Identifying a Mistake

What exactly is a poker "mistake?"

David Sklansky tried to classify a poker mistake with his fundamental theory of poker, which says if you acted any differently than you would have had you known exactly what your opponent's cards were, then you've made a mistake.

Part of this theory includes his idea of "Sklansky Dollars," which, in short, is the money you would have won or lost in a hand if it worked out according to the odds.

David Sklansky himself.

Meaning if you're a 60/40 favorite when the money goes in, whether you win or lose you've earned 60% of the pot in Sklansky Dollars.

Lots of poker professionals, though, think this definition is inadequate. It's not exactly incorrect, but it's too black and white for a game as complex as poker.

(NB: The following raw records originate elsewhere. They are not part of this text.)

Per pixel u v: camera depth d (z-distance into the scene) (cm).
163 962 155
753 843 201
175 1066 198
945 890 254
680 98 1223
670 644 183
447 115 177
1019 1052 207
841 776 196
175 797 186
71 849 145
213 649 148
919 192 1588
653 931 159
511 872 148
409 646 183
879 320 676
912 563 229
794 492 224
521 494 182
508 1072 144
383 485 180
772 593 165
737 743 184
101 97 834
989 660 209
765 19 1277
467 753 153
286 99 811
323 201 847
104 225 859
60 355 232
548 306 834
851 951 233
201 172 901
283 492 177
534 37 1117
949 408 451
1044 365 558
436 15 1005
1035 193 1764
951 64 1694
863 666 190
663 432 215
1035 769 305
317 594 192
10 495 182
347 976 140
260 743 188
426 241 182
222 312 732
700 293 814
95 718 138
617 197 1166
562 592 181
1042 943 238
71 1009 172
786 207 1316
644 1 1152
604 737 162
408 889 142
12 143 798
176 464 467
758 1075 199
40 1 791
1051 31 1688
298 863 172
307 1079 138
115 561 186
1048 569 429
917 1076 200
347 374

Say you have A K and your opponent has 9 9; flop comes Q 8 4.

By the fundamental theory, you'd be making a mistake doing anything other than check-folding. Your opponent has you beat, so you shouldn't put any more money into the pot.

In reality, depending on the player, there's a very good chance your opponent will fold to a bet. And that can't be measured accurately enough to be factored into Sklansky Dollars.

So what's a mistake then? Essentially anytime you make a play other than the "optimal" play, you've made a mistake.

Unfortunately, most poker hands fall into a grey area where there's no simple cut-and-dry, correct way to play the hand.

The better rule of thumb is if you feel like you made a mistake, you probably did.

Anytime you think "I could have won more" or "I could have lost less," there's a decent chance you're right. Red flag those situations for future contemplation and discussion.

G-Bucks

To figure out the optimal choice, you have to ignore Sklansky Dollars completely. It's nearly impossible to know exactly what your opponent holds, so the best you can do is narrow it down to a range.

Enter Phil Galfond's G-Bucks.

For a full article on G-Bucks, head here. But in short, G-Bucks are used to evaluate your hand against your opponent's possible range of hands or vice versa.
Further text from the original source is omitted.